For the first time in this study we correlated different levels of the primary and secondary metabolites with ASDs compared with HC children. These data generate the idea that either current exposure is higher in children with ASD, or alternatively, and more likely, ASD children may differ in their ability to metabolize phthalates.

This may look like a contradiction to their previous discussion, but it is a sound hypothesis: children genetically predisposed to metabolize slowly phthalates have an higher amount of them in their body at any given time, and phthalates increase the chance of autism.

But the cherry is kept for the very last, waiting for the courageous readers who venture to disclaimer sections:

ACKNOWLEDGEMENT

We gratefully acknowledge Dr R. Zannolli (Dipartimento Materno-Infantile, University of Siena, Siena, Italy) for collecting HC urine samples.

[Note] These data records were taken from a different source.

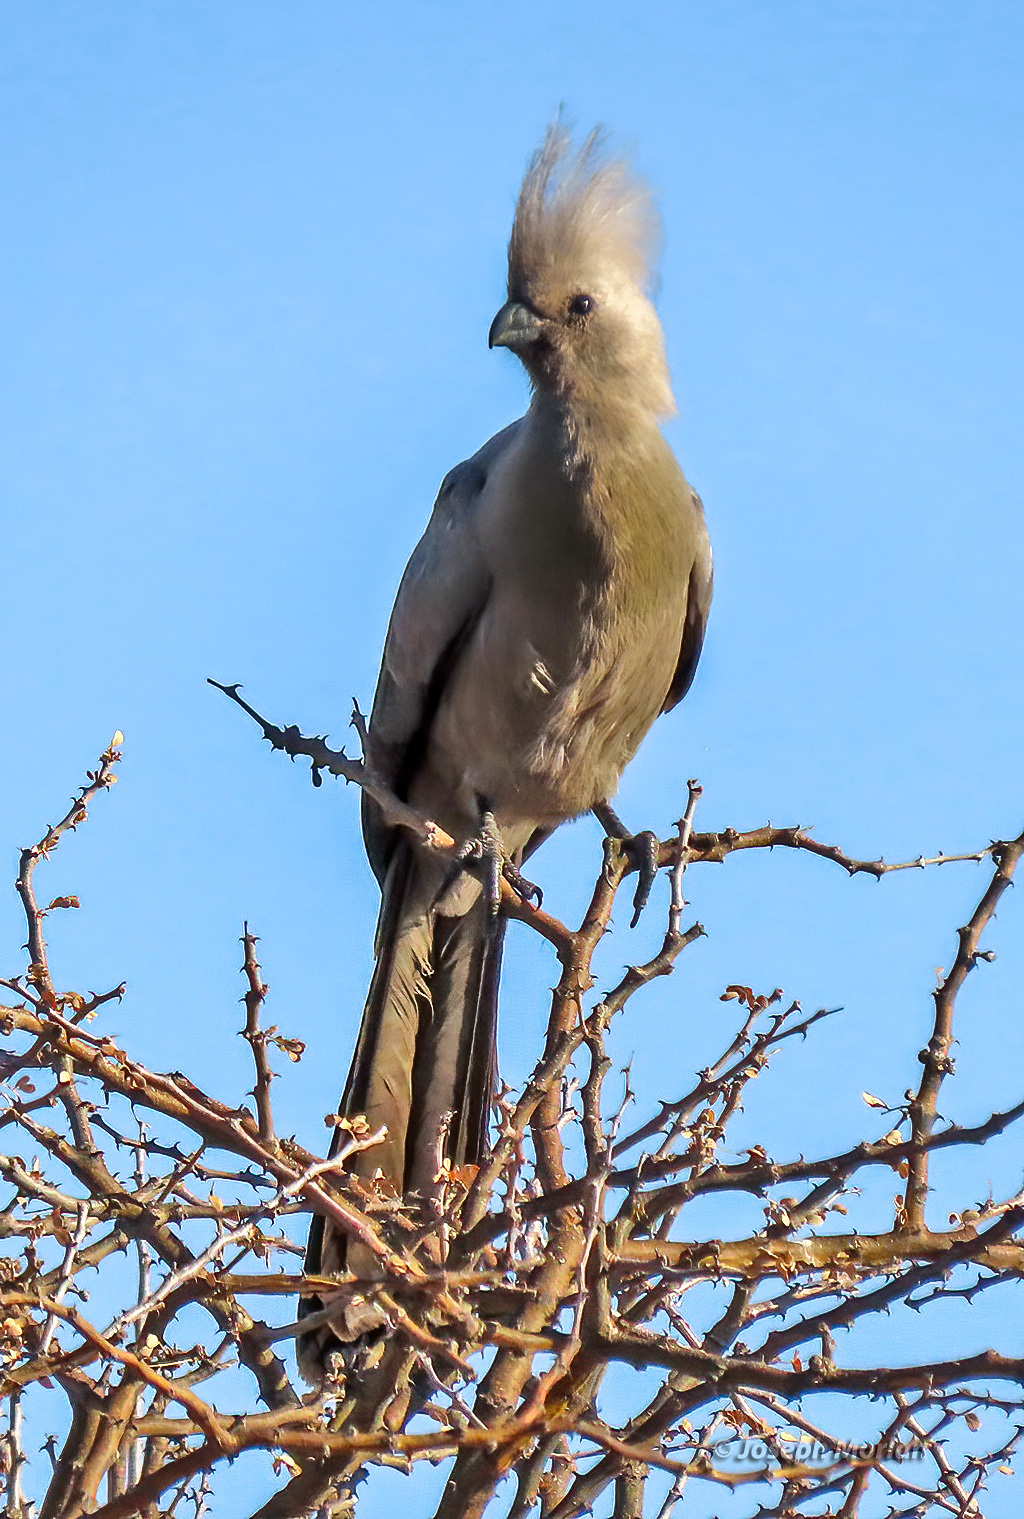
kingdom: Animalia
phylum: Chordata
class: Aves
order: Musophagiformes
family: Musophagidae
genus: Corythaixoides
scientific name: Corythaixoides concolor
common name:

The. Control. Urines. Were. Collected. By. Totally. Another. Guy. What else are you not saying?

EPILOGUE

Now I’m curious. This article is from 2012, and maybe in the meantime this hypothesis has been either confirmed or disproved (or is being fiercely debated by camps of opposing articles). I’ll check. Gelman’s disclaimer: I don’t know if the effect reported by the article does exist or not, and I have no particular opinion on it. All I’m saying is that the article exudes more confidence than warranted. The study per se is valid, but it’s written in a way that’ll get some people to come to me and say “PLASTIC CAUSES AUTISM” like it was a fact, that’s why I read it in the first place.